Only lines holding the word "Fiero" should be copied from the material.

________________________________________

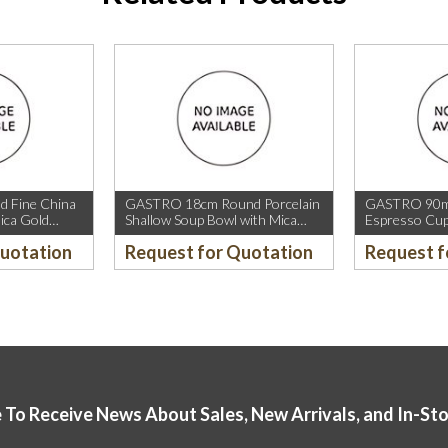
 Fine China
GASTRO 18cm Round Porcelain
GASTRO 90ml
ica Gold
Shallow Soup Bowl with Mica
Espresso Cup
old Rim.
Gold Rim.
Rim.
Quotation
Request for Quotation
Request f
 To Receive News About Sales, New Arrivals, and In-St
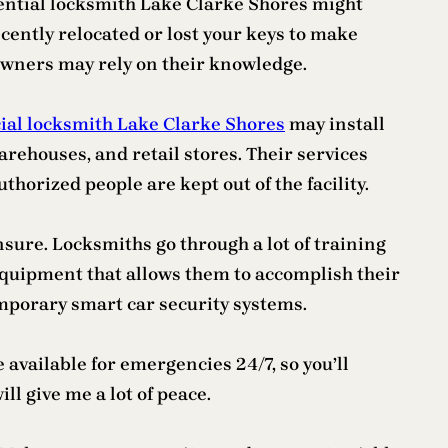
idential locksmith Lake Clarke Shores might
ecently relocated or lost your keys to make
 owners may rely on their knowledge.
al locksmith Lake Clarke Shores
may install
rehouses, and retail stores. Their services
horized people are kept out of the facility.
sure. Locksmiths go through a lot of training
 equipment that allows them to accomplish their
emporary smart car security systems.
vailable for emergencies 24/7, so you’ll
ll give me a lot of peace.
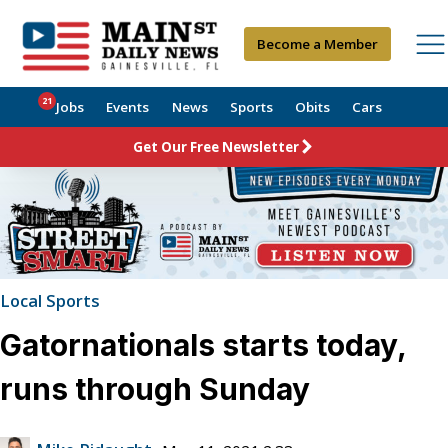
Become a Member
21
Jobs
Events
News
Sports
Obits
Cars
Get Our Free Newsletter
Local Sports
Gatornationals starts today,
runs through Sunday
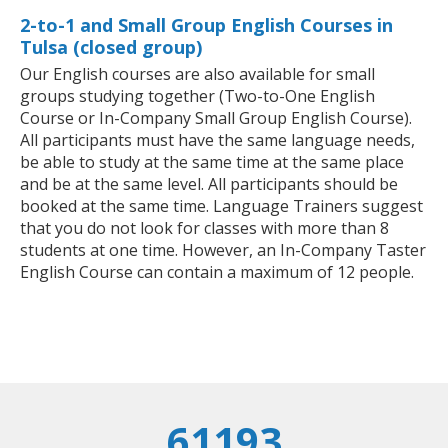
2-to-1 and Small Group English Courses in
Tulsa (closed group)
Our English courses are also available for small
groups studying together (Two-to-One English
Course or In-Company Small Group English Course).
All participants must have the same language needs,
be able to study at the same time at the same place
and be at the same level. All participants should be
booked at the same time. Language Trainers suggest
that you do not look for classes with more than 8
students at one time. However, an In-Company Taster
English Course can contain a maximum of 12 people.
61193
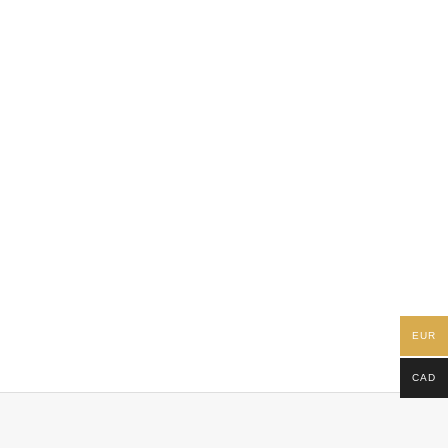
EUR
CAD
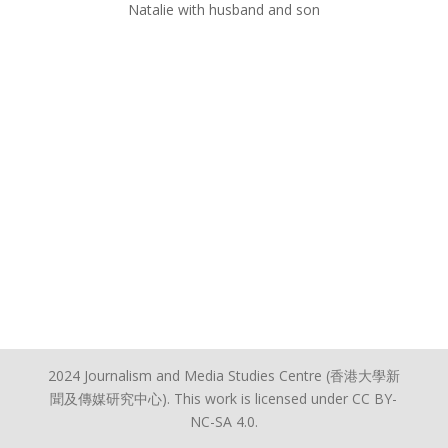
Natalie with husband and son
2024 Journalism and Media Studies Centre (香港大學新
聞及傳媒研究中心). This work is licensed under CC BY-
NC-SA 4.0.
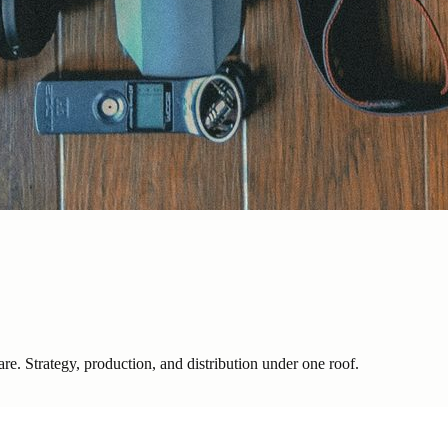
are. Strategy, production, and distribution under one roof.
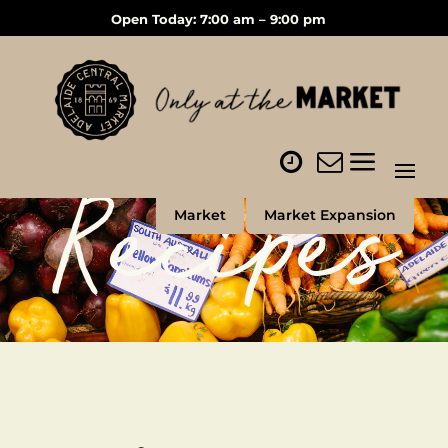
Open Today: 7:00 am – 9:00 pm
Recipes
Market
Market Expansion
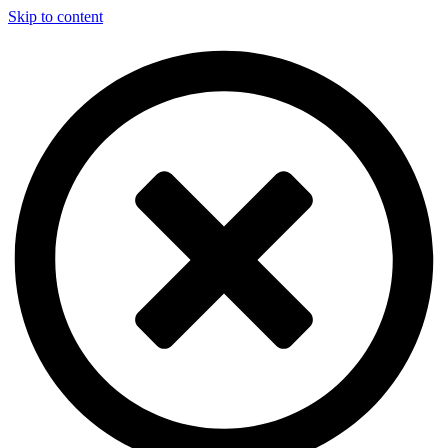
Skip to content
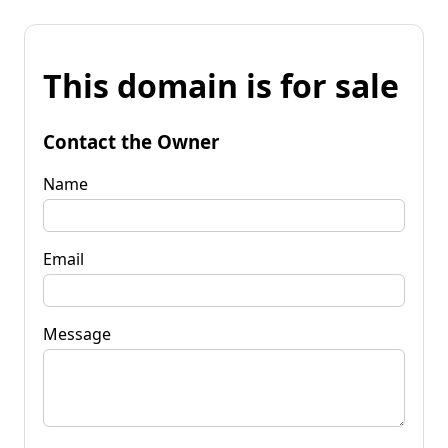
This domain is for sale
Contact the Owner
Name
Email
Message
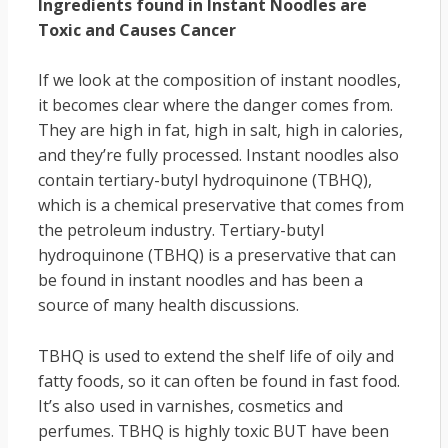
Ingredients found in Instant Noodles are
Toxic and Causes Cancer
If we look at the composition of instant noodles,
it becomes clear where the danger comes from.
They are high in fat, high in salt, high in calories,
and they’re fully processed. Instant noodles also
contain tertiary-butyl hydroquinone (TBHQ),
which is a chemical preservative that comes from
the petroleum industry. Tertiary-butyl
hydroquinone (TBHQ) is a preservative that can
be found in instant noodles and has been a
source of many health discussions.
TBHQ is used to extend the shelf life of oily and
fatty foods, so it can often be found in fast food.
It’s also used in varnishes, cosmetics and
perfumes. TBHQ is highly toxic BUT have been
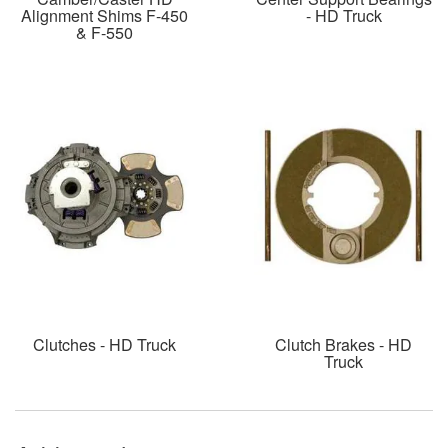
Alignment Shims F-450
- HD Truck
& F-550
Clutches - HD Truck
Clutch Brakes - HD
Truck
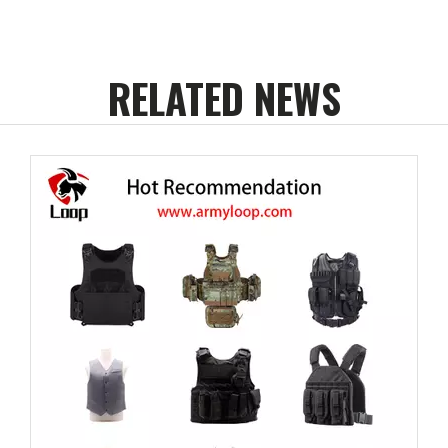
RELATED NEWS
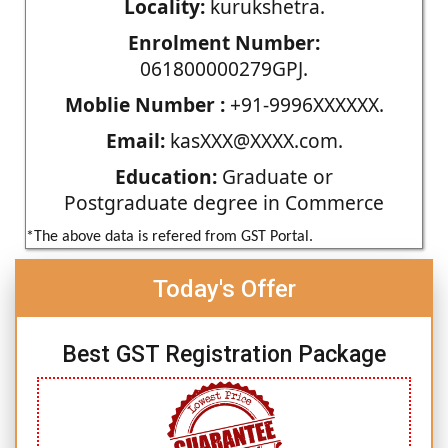
Locality:
kurukshetra.
Enrolment Number:
061800000279GPJ.
Moblie Number :
+91-9996XXXXXX.
Email:
kasXXX@XXXX.com.
Education:
Graduate or
Postgraduate degree in Commerce
*The above data is refered from GST Portal.
Today's Offer
Best GST Registration Package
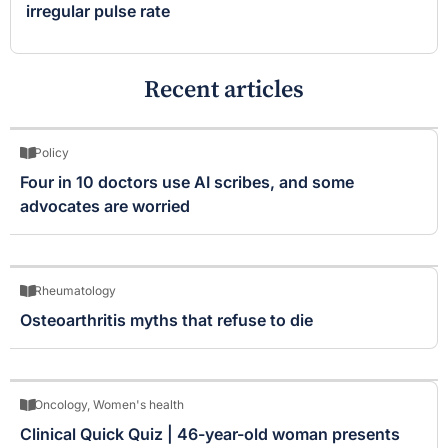
irregular pulse rate
Recent articles
Policy
Four in 10 doctors use AI scribes, and some
advocates are worried
Rheumatology
Osteoarthritis myths that refuse to die
Oncology
,
Women's health
Clinical Quick Quiz | 46-year-old woman presents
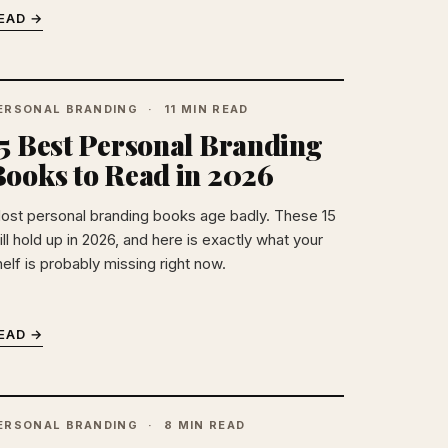
EAD →
ERSONAL BRANDING
11 MIN READ
15 Best Personal Branding
Books to Read in 2026
ost personal branding books age badly. These 15
ill hold up in 2026, and here is exactly what your
elf is probably missing right now.
EAD →
ERSONAL BRANDING
8 MIN READ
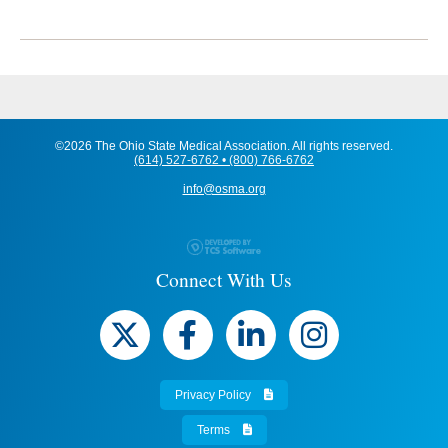
©2026 The Ohio State Medical Association. All rights reserved.
(614) 527-6762 • (800) 766-6762
info@osma.org
Connect With Us
Privacy Policy
Terms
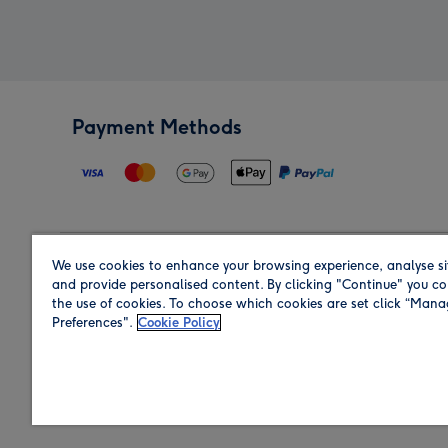
Payment Methods
We use cookies to enhance your browsing experience, analyse si
Region
and provide personalised content. By clicking "Continue" you co
the use of cookies. To choose which cookies are set click “Man
Preferences".
Cookie Policy
Shop in the region you are sending to.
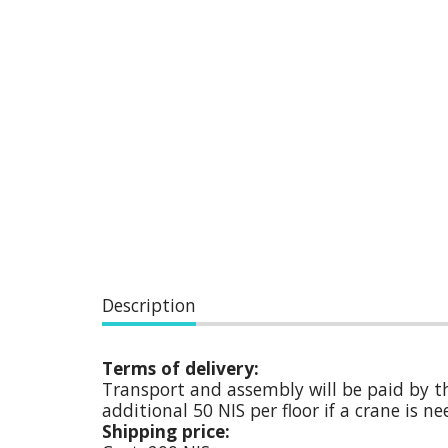
Description
Terms of delivery:
Transport and assembly will be paid by th
additional 50 NIS per floor if a crane is 
Shipping price:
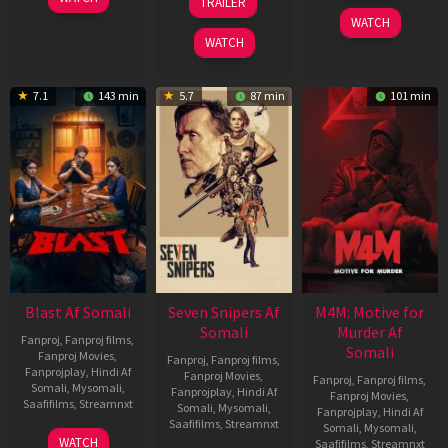
TRAILER
2026
Jun
May
WATCH
2026
2026
WATCH
7.1
143 min
5.7
87 min
101 min
Blast Af Somali
Seven Snipers Af
M4M: Motive for
Somali
Murder Af
Fanproj
,
Fanproj films
,
Somali
Fanproj Movies
,
Fanproj
,
Fanproj films
,
Fanprojplay
,
Hindi Af
Fanproj Movies
,
Fanproj
,
Fanproj films
,
Somali
,
Mysomali
,
Fanprojplay
,
Hindi Af
Fanproj Movies
,
Saafifilms
,
Streamnxt
Somali
,
Mysomali
,
Fanprojplay
,
Hindi Af
Saafifilms
,
Streamnxt
Somali
,
Mysomali
,
28
WATCH
Saafifilms
,
Streamnxt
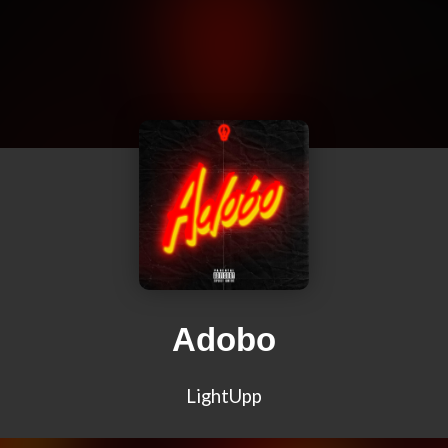
Adobo
LightUpp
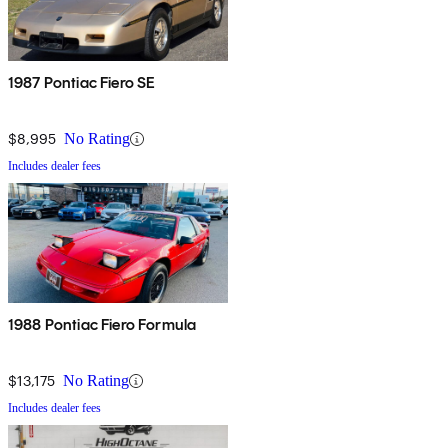
1987 Pontiac Fiero SE
$8,995
No Rating
Includes dealer fees
1988 Pontiac Fiero Formula
$13,175
No Rating
Includes dealer fees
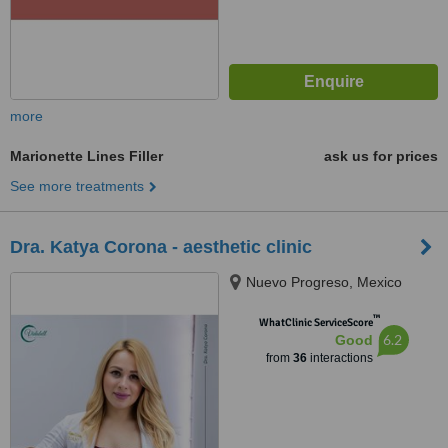
more
Marionette Lines Filler
ask us for prices
See more treatments
Dra. Katya Corona - aesthetic clinic
Nuevo Progreso, Mexico
™
WhatClinic ServiceScore
6.2
Good
from
36
interactions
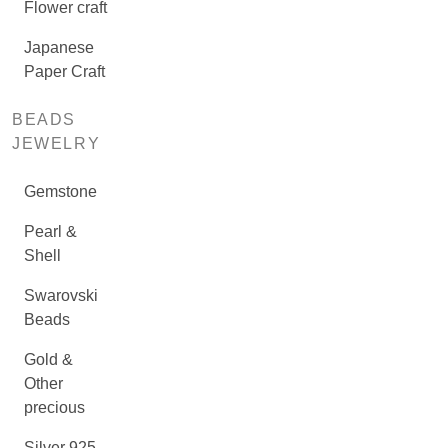
Flower craft
Japanese
Paper Craft
BEADS
JEWELRY
Gemstone
Pearl &
Shell
Swarovski
Beads
Gold &
Other
precious
Silver 925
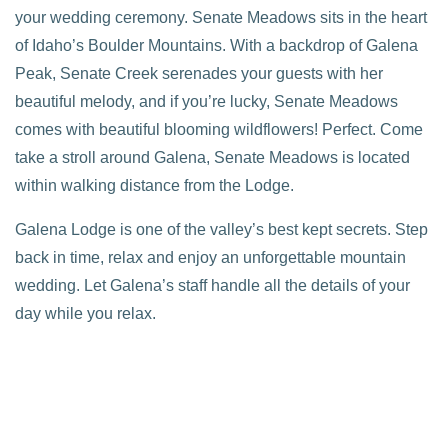
your wedding ceremony. Senate Meadows sits in the heart
of Idaho’s Boulder Mountains. With a backdrop of Galena
Peak, Senate Creek serenades your guests with her
beautiful melody, and if you’re lucky, Senate Meadows
comes with beautiful blooming wildflowers! Perfect. Come
take a stroll around Galena, Senate Meadows is located
within walking distance from the Lodge.
Galena Lodge is one of the valley’s best kept secrets. Step
back in time, relax and enjoy an unforgettable mountain
wedding. Let Galena’s staff handle all the details of your
day while you relax.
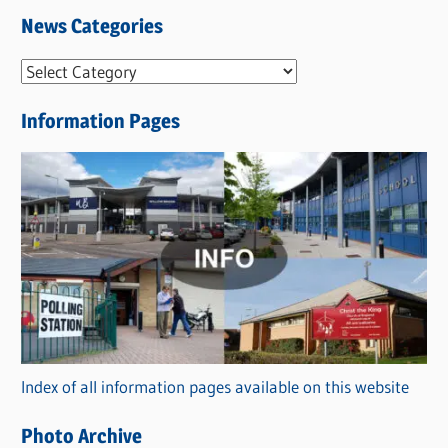
News Categories
N
e
Information Pages
w
s
C
a
t
e
g
o
r
Index of all information pages available on this website
i
e
Photo Archive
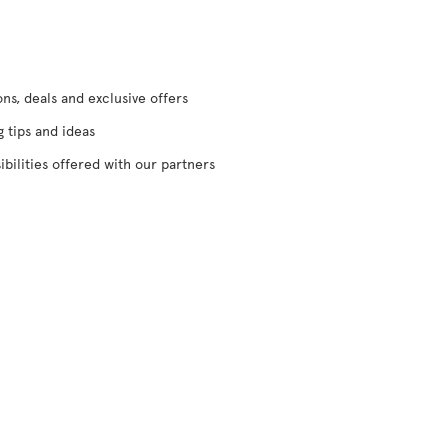
s, deals and exclusive offers
g tips and ideas
ibilities offered with our partners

________________________________________

» **ANSWER FOR THIS EXERCISE**
1987 Pontiac Fiero SE
1988 Pontiac Fiero Formula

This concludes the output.